The list of speakers at the DNC have been confirmed, and although it is subject to change due to last minute plans and surprises, there doesn't appear to be a heavy focus on Latino speakers.
Notable Latino names speaking at the DNC are San Antonio Mayor Julian Castro, Los Angeles Mayor Antonio Villaraigosa, journalist Christina Saralegui, and actress Eva Longoria.
A surprising name, but perhaps chosen because of she is one of 35 Obama Campaign's co-chairs, Longoria has been vocal about her support for Obama and has even spoke at rallies such as one in Miami earlier this month.
Longoria will probably double check her speech as she also represent the political side of Hollywood and not follow the same route Clint Eastwood did at the RNC.
For Saralegui, who many consider as the Latino equivalent of Oprah Winfrey, she's appeared on advertisements for the Obama campaign and heavily emphasized the Latino demographic.
"[Obama] understands the Hispanic community and has supported it unconditionally and that is why I was moved to endorse and campaign for our President's reelection," said Saralegui for an Obama ad.
She added, "This is a critical time for our country and for the Hispanic community. Hispanics could very well decide the next election and I will do everything I can from now until November to ensure that President Obama is re-elected; there's simply too much at stake."
Four recognized Latino names, but only two are politicians.
Los Angeles Mayor Villaraigosa is one of two Latino politicians speaking and even with that, it comes with controversy.
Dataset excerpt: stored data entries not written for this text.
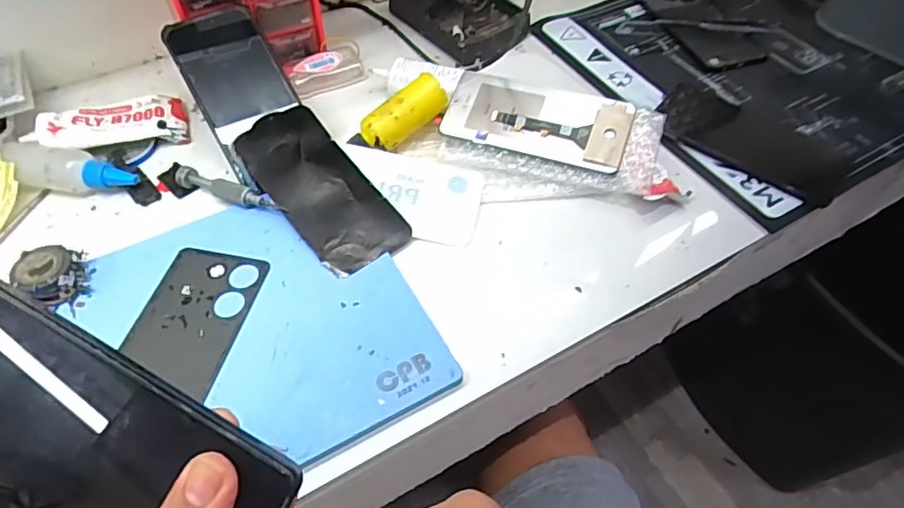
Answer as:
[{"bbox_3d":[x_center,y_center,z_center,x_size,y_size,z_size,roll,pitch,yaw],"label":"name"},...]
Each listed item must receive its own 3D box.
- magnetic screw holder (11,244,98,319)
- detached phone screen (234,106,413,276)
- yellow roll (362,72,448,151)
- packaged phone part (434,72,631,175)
[{"bbox_3d":[-0.283,0.015,0.393,0.044,0.023,0.043,34,61,22],"label":"magnetic screw holder"},{"bbox_3d":[-0.107,-0.055,0.446,0.074,0.008,0.161,-33,70,-21],"label":"detached phone screen"},{"bbox_3d":[-0.042,-0.123,0.484,0.080,0.037,0.028,-34,59,-23],"label":"yellow roll"},{"bbox_3d":[0.074,-0.121,0.485,0.158,0.010,0.074,17,71,15],"label":"packaged phone part"}]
Villaraigosa, also serving as the DNC chair, has "applauded" Obama for his immigration policy and could be a future contender as the first Latino US president, according to ABC News. However, Villaraigosa made statements back in March speaking to Politico and said, "We should all speak English," but rebounded to say it's best to be bilingual to compete against others in the world.
This news went heavily unnoticed, and it remains to be seen if the GOP will pick up on it, but a more recent comment also stirred controversy when he said, "You can't just trot out a brown face or a Spanish surname and expect people are going to vote for your party or your candidate," in regards to the RNC's decision to allow more minority speakers.
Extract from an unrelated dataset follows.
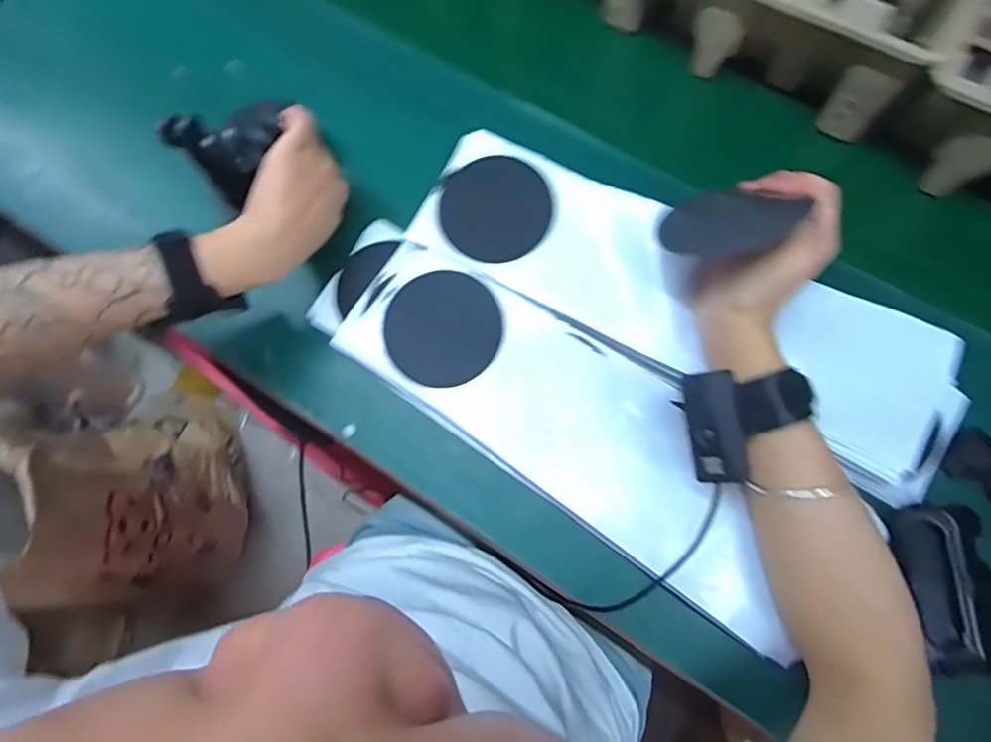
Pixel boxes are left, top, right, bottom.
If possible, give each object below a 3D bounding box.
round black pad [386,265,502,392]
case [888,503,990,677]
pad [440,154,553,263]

The DNC are banking on San Antonio Mayor Castro, who will be the first Latino keynote speaker at a DNC.
Castro, at only 37-years-old, has been mayor of San Antonio since 2009 and has been named "Time" magazine's "40 under 40" list. He said the honor of being the keynote speaker is something he "won't take likely," following Obama's keynote speech in 2004. "I know I've got some big shoes to fill."
For a preview of what Castro can deliver, see below his keynote speech at the 2012 Texas Democratic Convention. It is important to note, Castro has a twin brother name Joaquin, who is currently running for the House of Representatives on behalf of Texas.
But aside from that, the Latino presence at the 2012 DNC seems low. Again, new names can be added between the first confirmed names and at any point during the convention.
Could Democrats not be bothered in attracting the Latino vote?
This theory has even been supported by Romney when speaking at the National Association of Latino Elected and Appointed Officials conference.
"I believe he's taking your vote for granted," said Romney.
According to the Denver Post, Obama won the Latino vote during the 2008 Presidential Election with a comfortable 67 percent over McCain's 31 percent. For the upcoming election, according to a NBC, Wall Street Journal, and Telemundo oversample of Latino voters, Obama once again has a lead with Latinos at 61 percent over Romney's 27 percent.
It became evident during the RNC that Republicans have more Latinos in positions of senators and governors, while Democrats bear lesser political roles such as mayors and congressman. If the Democrats wish to continue the tradition and comfortable advantage of having the Latino vote on their side and show that Latinos are capable of being involved in the political field, they need to promote their principles and positions more and remind Latinos that they are more than just a vote and a reason to not vote Republican.